Rass: “Exactly. I sure wish I had spent more time there. It’s actually a great story how I wound up there. I was in Baltimore’s organization in Rochester (in 1992), and my contract said I could ask for my release if I was in Triple-A on June 1, which I did. I knew the Padres were playing a get-away day game in Wrigley Field against the Cubs – and I had spent the last four years in San Diego – so I drove all night to Chicago so I could meet the Padres manager for breakfast. I got there after driving all night and saw Greg Riddoch. I told him I was healthy and that I’d like to throw for him. He said, ‘Rass, I’d love to have you throw, but we have a lot of young guys and I don’t have any room.’ Then I saw Syd Thrift, the assistant GM of the Cubs, sitting in a corner of the restaurant having breakfast with an agent. I went over there, interrupted him, and he goes, ‘Wow, we were just talking about you. Meet me at the stadium. Do you have all your stuff?’ I said yes, and went to Wrigley. I waited for a couple hours, and all the players are coming through and wondered why I was there with my bag. The clubhouse guy gave me a uniform and I threw on the side. They called my agent, and they sent me to Iowa. I was there for two starts, then got called up when the late Frank Castillo got injured. After that was over, which was about six weeks, I got released. I drove across I-80 to Omaha, where I had made my off-season home. I called the Royals, signed with them, pitched in Triple-A. I then got called up to the Royals near the end of the season and pitched really well … and ended up getting a contract for the following season. You just never know. If you can still pitch, you persevere and find a way – especially as a left-hander.”
Chuck: It doesn’t hurt to have a good attitude, too.
Rass: “I always did. I was a professional, and I just loved to play the game.”
Chuck: Not that many people can say they had three careers. You had the baseball career, including coaching, before doing investments. Now you have the family business to run.

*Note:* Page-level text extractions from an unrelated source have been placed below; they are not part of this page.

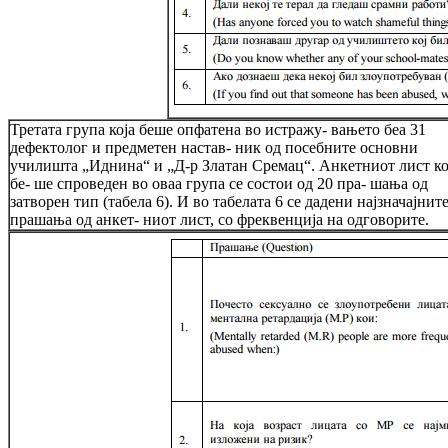
Третата група која беше опфатена во истражу- вањето беа 31
дефектолог и предметен настав- ник од посебните основни
училишта „Иднина“ и „Д-р Златан Сремац“. Анкетниот лист ко
бе- ше спроведен во оваа група се состои од 20 пра- шања од
затворен тип (табела 6). И во табелата 6 се дадени најзначајнит
прашања од анкет- ниот лист, со фреквенција на одговорите.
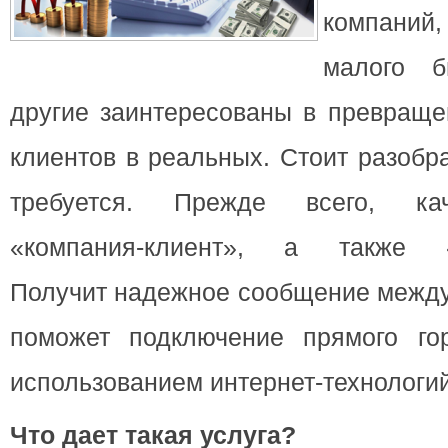
компани
малого б
другие заинтересованы в превраще
клиентов в реальных.
Стоит разобра
требуется. Прежде всего, кач
«компания-клиент», а также «к
Получит надежное сообщение между
поможет подключение прямого го
использованием интернет-технологий
Что дает такая услуга?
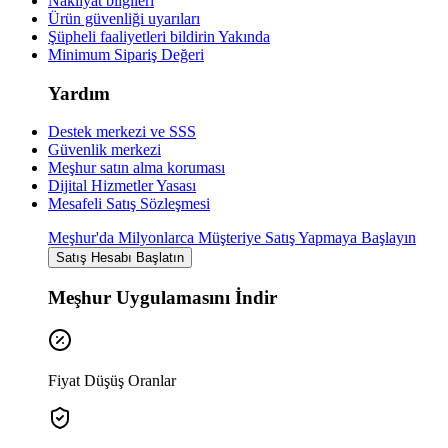
Nakliyat bilgileri
Ürün güvenliği uyarıları
Şüpheli faaliyetleri bildirin
Yakında
Minimum Sipariş Değeri
Yardım
Destek merkezi ve SSS
Güvenlik merkezi
Meşhur satın alma koruması
Dijital Hizmetler Yasası
Mesafeli Satış Sözleşmesi
Meşhur'da Milyonlarca Müşteriye Satış Yapmaya Başlayın
Satış Hesabı Başlatın
Meşhur Uygulamasını İndir
Fiyat Düşüş Oranlar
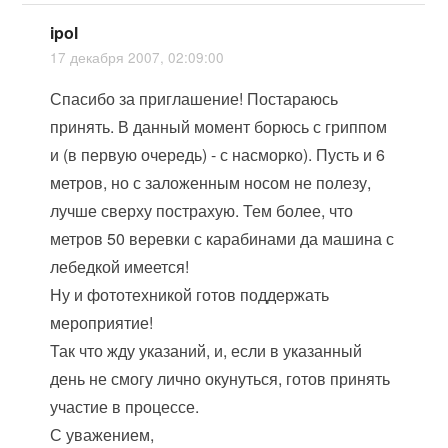
ipol
17 декабря 2007, 02:09:00
Спасибо за приглашение! Постараюсь
принять. В данный момент борюсь с гриппом
и (в первую очередь) - с насморко). Пусть и 6
метров, но с заложенным носом не полезу,
лучше сверху пострахую. Тем более, что
метров 50 веревки с карабинами да машина с
лебедкой имеется!
Ну и фототехникой готов поддержать
мероприятие!
Так что жду указаний, и, если в указанный
день не смогу лично окунуться, готов принять
участие в процессе.
С уважением,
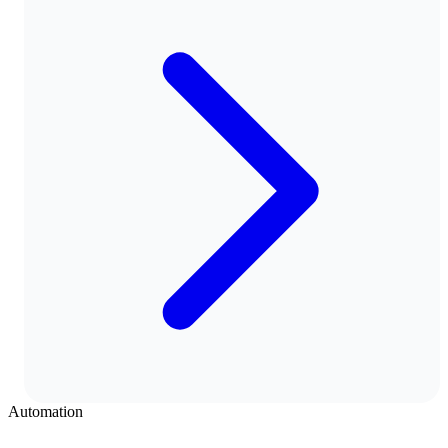
Automation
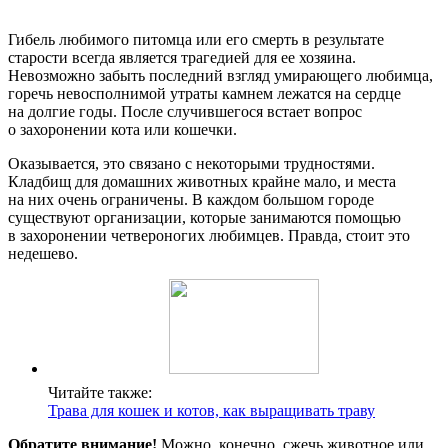
Гибель любимого питомца или его смерть в результате
старости всегда является трагедией для ее хозяина.
Невозможно забыть последний взгляд умирающего любимца,
горечь невосполнимой утраты камнем лежатся на сердце
на долгие годы. После случившегося встает вопрос
о захоронении кота или кошечки.
Оказывается, это связано с некоторыми трудностями.
Кладбищ для домашних животных крайне мало, и места
на них очень ограничены. В каждом большом городе
существуют организации, которые занимаются помощью
в захоронении четвероногих любимцев. Правда, стоит это
недешево.
Читайте также:
Трава для кошек и котов, как выращивать траву
Обратите внимание!
Можно, конечно, сжечь животное или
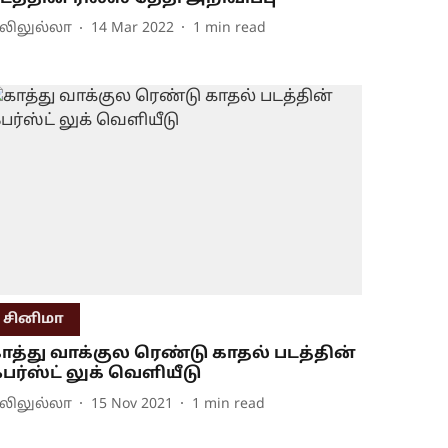
லிலுல்லா
14 Mar 2022
1
min read
சினிமா
ாத்து வாக்குல ரெண்டு காதல் படத்தின்
பர்ஸ்ட் லுக் வெளியீடு
லிலுல்லா
15 Nov 2021
1
min read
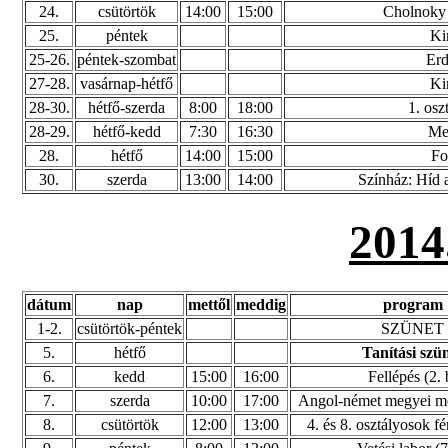
24.
csütörtök
14:00
15:00
Cholnoky 
25.
péntek
Ki
25-26.
péntek-szombat
Erd
27-28.
vasárnap-hétfő
Ki
28-30.
hétfő-szerda
8:00
18:00
1. osz
28-29.
hétfő-kedd
7:30
16:30
Me
28.
hétfő
14:00
15:00
Fo
30.
szerda
13:00
14:00
Színház: Híd a
201
dátum
nap
mettől
meddig
program
1-2.
csütörtök-péntek
SZÜNET
5.
hétfő
Tanítási szü
6.
kedd
15:00
16:00
Fellépés (2. 
7.
szerda
10:00
17:00
Angol-német megyei m
8.
csütörtök
12:00
13:00
4. és 8. osztályosok 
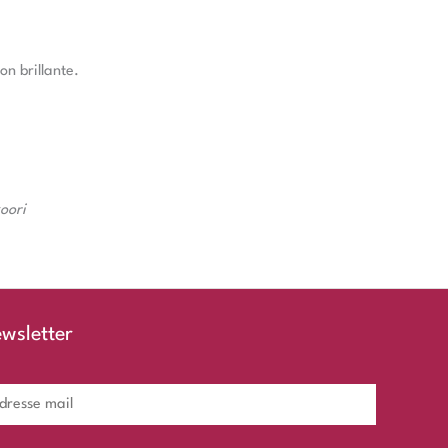
on brillante.
oori
wsletter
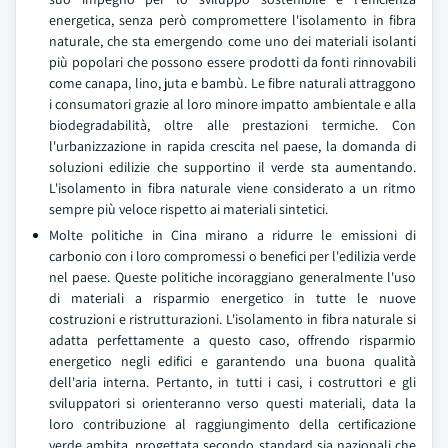
energetica, senza però compromettere l'isolamento in fibra
naturale, che sta emergendo come uno dei materiali isolanti
più popolari che possono essere prodotti da fonti rinnovabili
come canapa, lino, juta e bambù. Le fibre naturali attraggono
i consumatori grazie al loro minore impatto ambientale e alla
biodegradabilità, oltre alle prestazioni termiche. Con
l'urbanizzazione in rapida crescita nel paese, la domanda di
soluzioni edilizie che supportino il verde sta aumentando.
L'isolamento in fibra naturale viene considerato a un ritmo
sempre più veloce rispetto ai materiali sintetici.
Molte politiche in Cina mirano a ridurre le emissioni di
carbonio con i loro compromessi o benefici per l'edilizia verde
nel paese. Queste politiche incoraggiano generalmente l'uso
di materiali a risparmio energetico in tutte le nuove
costruzioni e ristrutturazioni. L'isolamento in fibra naturale si
adatta perfettamente a questo caso, offrendo risparmio
energetico negli edifici e garantendo una buona qualità
dell'aria interna. Pertanto, in tutti i casi, i costruttori e gli
sviluppatori si orienteranno verso questi materiali, data la
loro contribuzione al raggiungimento della certificazione
verde ambita, progettata secondo standard sia nazionali che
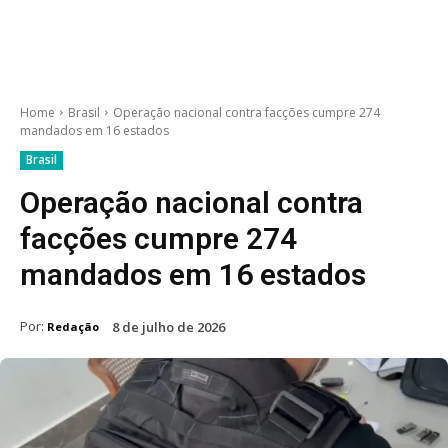
Home
Brasil
Operação nacional contra facções cumpre 274
mandados em 16 estados
Brasil
Operação nacional contra
facções cumpre 274
mandados em 16 estados
Por:
8 de julho de 2026
Redação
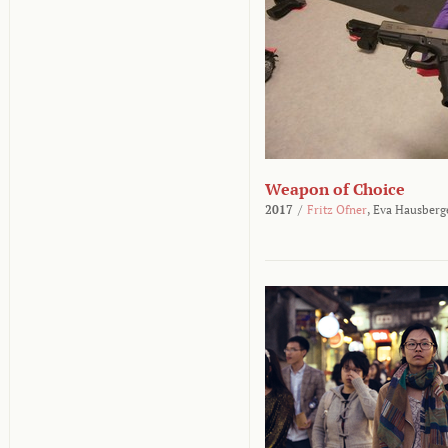
Weapon of Choice
2017
/
Fritz Ofner
,
Eva Hausberg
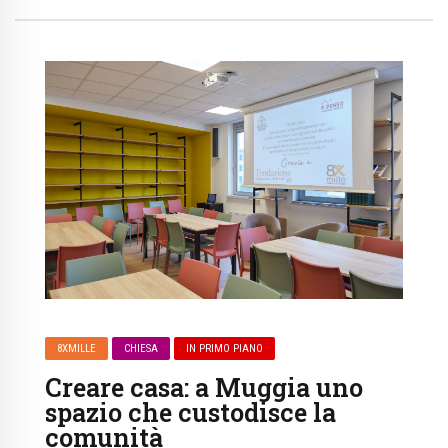
8XMILLE
CHIESA
IN PRIMO PIANO
Creare casa: a Muggia uno
spazio che custodisce la
comunità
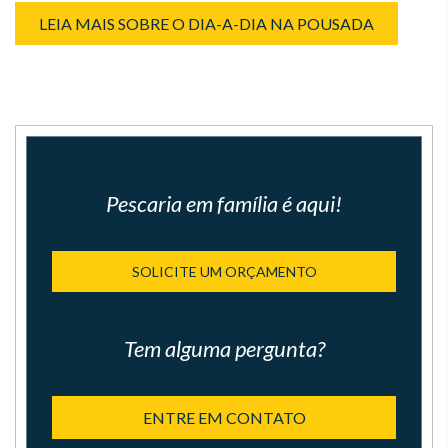
LEIA MAIS SOBRE O DIA-A-DIA NA POUSADA
Pescaria em família é aqui!
SOLICITE UM ORÇAMENTO
Tem alguma pergunta?
ENTRE EM CONTATO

Rass: “I’ve been very fortunate. I love to tell stories about sports and baseball and basketball … I wouldn’t have changed a thing. This career keeps me young. It keeps me in shape. I don’t have time to rest. We’re open seven days a week, 11 in the morning until 9 at night. I get going around 9 am. It’s busy. You’re running around with young kids, keeping an eye on them and making sure they stay safe – and have fun along the way. It’s a training environment where they have an opportunity to grow. You mentor them; for most of them, it’s their first job. And to be able to see them save enough money in salary and tips to buy their first car … it’s very rewarding.”